### PROBLEM DETAILS
The range runs from the line containing "about primary blepharospasm, also called beni" to the last line of the entries. Restate those lines word for word, without the pictures.

(Extracted page text data)
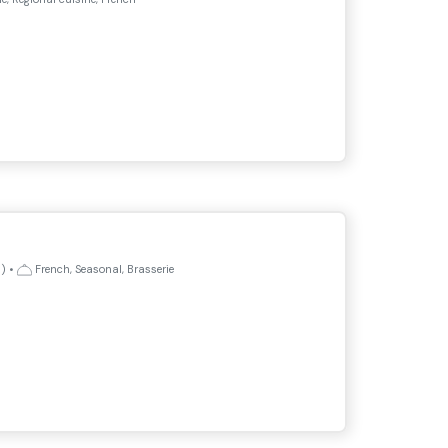
)
•
French, Seasonal, Brasserie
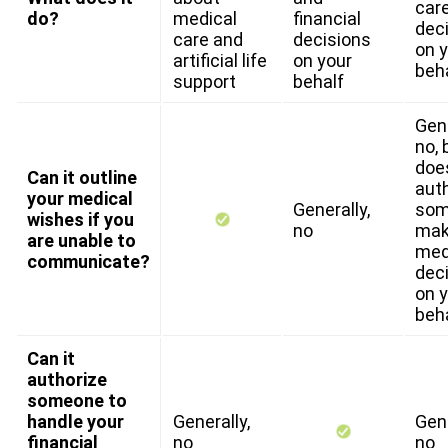
car
do?
medical
financial
dec
care and
decisions
on 
artificial life
on your
beh
support
behalf
Gene
no, 
doe
Can it outline
aut
your medical
Generally,
som
wishes if you
no
ma
are unable to
med
communicate?
dec
on 
beh
Can it
authorize
someone to
handle your
Generally,
Gene
financial
no
no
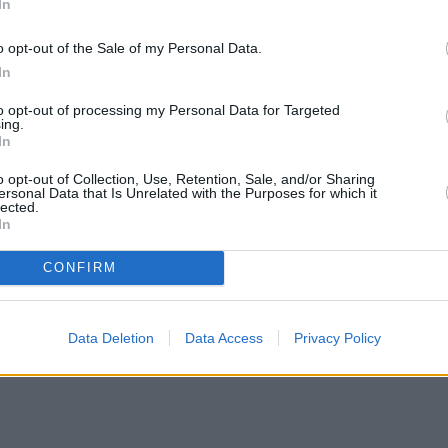
In
o opt-out of the Sale of my Personal Data.
In
to opt-out of processing my Personal Data for Targeted
ing.
In
o opt-out of Collection, Use, Retention, Sale, and/or Sharing
ersonal Data that Is Unrelated with the Purposes for which it
lected.
In
CONFIRM
Data Deletion
Data Access
Privacy Policy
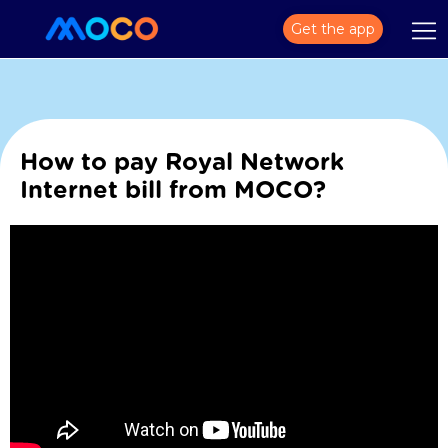
Get the app
How to pay Royal Network
Internet bill from MOCO?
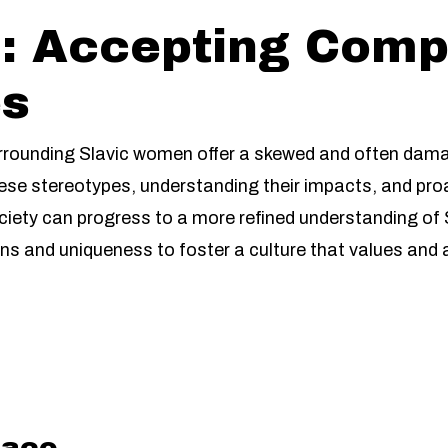
: Accepting Comp
es
rrounding Slavic women offer a skewed and often damagin
ese stereotypes, understanding their impacts, and pro
iety can progress to a more refined understanding of S
ions and uniqueness to foster a culture that values and
aco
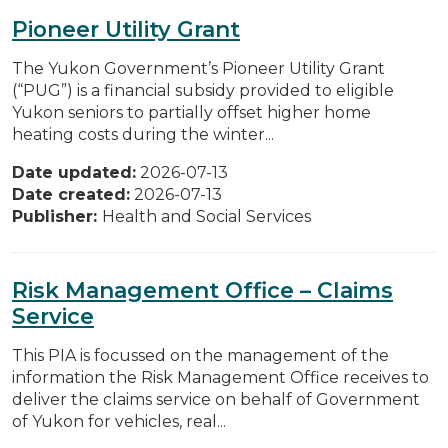
Pioneer Utility Grant
The Yukon Government’s Pioneer Utility Grant
(“PUG”) is a financial subsidy provided to eligible
Yukon seniors to partially offset higher home
heating costs during the winter...
Date updated:
2026-07-13
Date created:
2026-07-13
Publisher:
Health and Social Services
Risk Management Office – Claims
Service
This PIA is focussed on the management of the
information the Risk Management Office receives to
deliver the claims service on behalf of Government
of Yukon for vehicles, real...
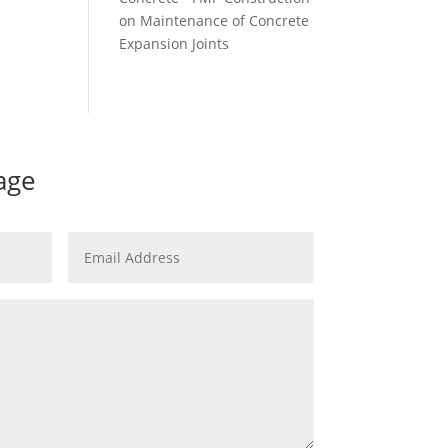
on
Maintenance of Concrete
Expansion Joints
age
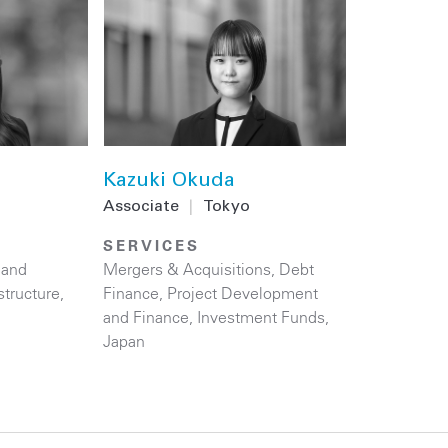
Kazuki Okuda
Associate
|
Tokyo
SERVICES
 and
Mergers & Acquisitions
,
Debt
structure
,
Finance
,
Project Development
and Finance
,
Investment Funds
,
Japan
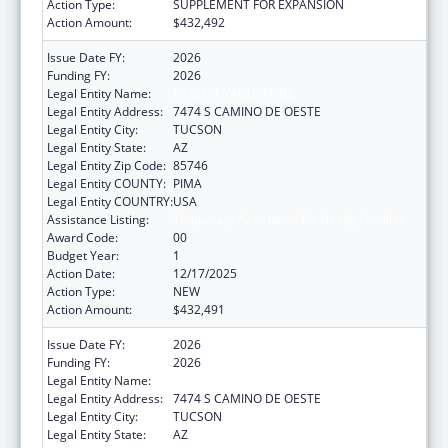
Action Type:
SUPPLEMENT FOR EXPANSION
Action Amount:
$432,492
Issue Date FY:
2026
Funding FY:
2026
Legal Entity Name:
PASCUA YAQUI TRIBE
Legal Entity Address:
7474 S CAMINO DE OESTE
Legal Entity City:
TUCSON
Legal Entity State:
AZ
Legal Entity Zip Code:
85746
Legal Entity COUNTY:
PIMA
Legal Entity COUNTRY:
USA
Assistance Listing:
Temporary Assistance for Needy Families
Award Code:
00
Budget Year:
1
Action Date:
12/17/2025
Action Type:
NEW
Action Amount:
$432,491
Issue Date FY:
2026
Funding FY:
2026
Legal Entity Name:
PASCUA YAQUI TRIBE
Legal Entity Address:
7474 S CAMINO DE OESTE
Legal Entity City:
TUCSON
Legal Entity State:
AZ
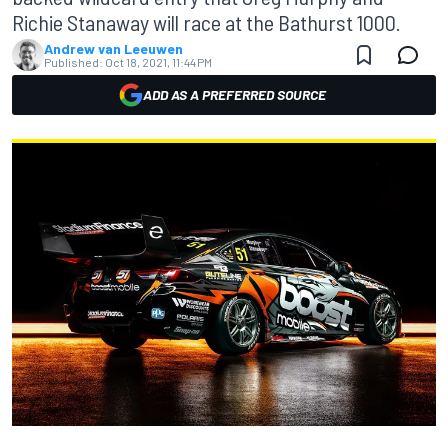
Richie Stanaway will race at the Bathurst 1000.
Andrew van Leeuwen
Published:
Oct 18, 2021, 11:44 PM
ADD AS A PREFERRED SOURCE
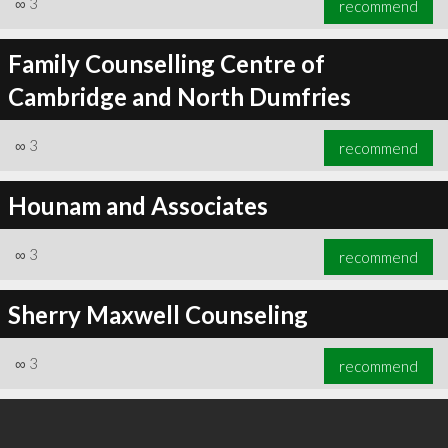
∞
3
recommend
Family Counselling Centre of
Cambridge and North Dumfries
∞
4
recommend
∞
3
recommend
Hounam and Associates
∞
3
recommend
Sherry Maxwell Counseling
∞
3
recommend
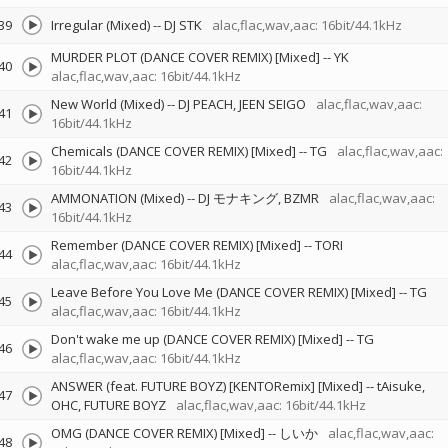
39
Irregular (Mixed)
--
DJ STK
alac,flac,wav,aac: 16bit/44.1kHz
MURDER PLOT (DANCE COVER REMIX) [Mixed]
--
YK
40
alac,flac,wav,aac: 16bit/44.1kHz
New World (Mixed)
--
DJ PEACH
JEEN SEIGO
alac,flac,wav,aac:
41
16bit/44.1kHz
Chemicals (DANCE COVER REMIX) [Mixed]
--
TG
alac,flac,wav,aac:
42
16bit/44.1kHz
AMMONATION (Mixed)
--
DJ モナキング
BZMR
alac,flac,wav,aac:
43
16bit/44.1kHz
Remember (DANCE COVER REMIX) [Mixed]
--
TORI
44
alac,flac,wav,aac: 16bit/44.1kHz
Leave Before You Love Me (DANCE COVER REMIX) [Mixed]
--
TG
45
alac,flac,wav,aac: 16bit/44.1kHz
Don't wake me up (DANCE COVER REMIX) [Mixed]
--
TG
46
alac,flac,wav,aac: 16bit/44.1kHz
ANSWER (feat. FUTURE BOYZ) [KENTORemix] [Mixed]
--
tAisuke
47
OHC
FUTURE BOYZ
alac,flac,wav,aac: 16bit/44.1kHz
OMG (DANCE COVER REMIX) [Mixed]
--
しいか
alac,flac,wav,aac:
48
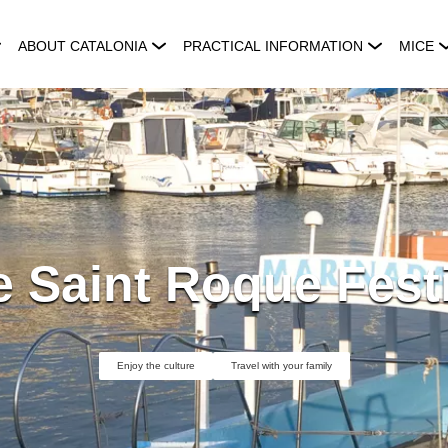
ABOUT CATALONIA
PRACTICAL INFORMATION
MICE
 Saint Roque Fest
Enjoy the culture
Travel with your family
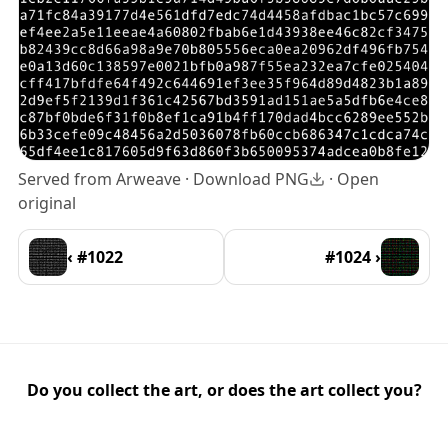
Served from Arweave ·
Download PNG
·
Open
original
‹ #1022
#1024 ›
Do you collect the art, or does the art collect you?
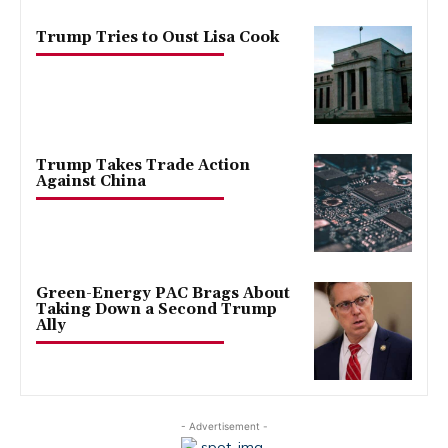
Trump Tries to Oust Lisa Cook
Trump Takes Trade Action
Against China
Green-Energy PAC Brags About
Taking Down a Second Trump
Ally
- Advertisement -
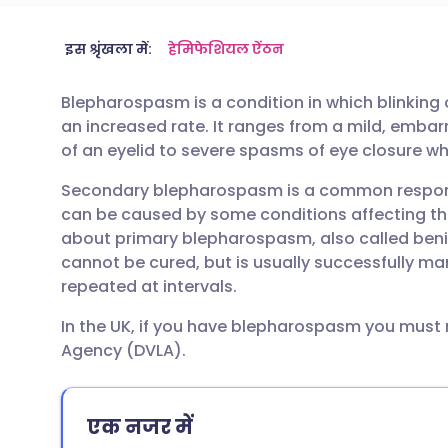
ईमेल के माध्यम से साझा करें
🇬🇧 English
🇩🇪 De
इस श्रृंखला में:
हेमिफेशियल ऐंठन
Blepharospasm is a condition in which blinking
फेसबुक के माध्यम से साझा करें
🇪🇸 Español
🇫🇷 Fra
an increased rate. It ranges from a mild, embarr
of an eyelid to severe spasms of eye closure whi
लिंक्डइन के माध्यम से साझा
🇮🇹 Italiano
🇵🇹 Po
Secondary blepharospasm is a common respon
करें
can be caused by some conditions affecting the
🇮🇳 हिन्दी
🇮🇱 עבר
about primary blepharospasm, also called beni
X के माध्यम से साझा करें
cannot be cured, but is usually successfully ma
🇸🇦 عربي
🇸🇪 Sv
repeated at intervals.
WhatsApp के माध्यम से साझा
In the UK, if you have blepharospasm you must n
करें
Agency (DVLA).
लिंक कॉपी करें
एक नजर में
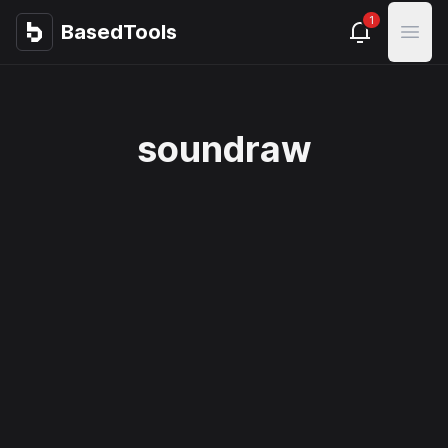
1
BasedTools
BasedTools
Open
soundraw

### EXERCISE RESPONSE
about primary blepharospasm, also called beni
X के माध्यम से साझा करें
cannot be cured, but is usually successfully ma
🇸🇦 عربي
🇸🇪 Sv
repeated at intervals.
WhatsApp के माध्यम से साझा
In the UK, if you have blepharospasm you must n
करें
Agency (DVLA).
लिंक कॉपी करें
एक नजर में
1
BasedTools
BasedTools
Open
soundraw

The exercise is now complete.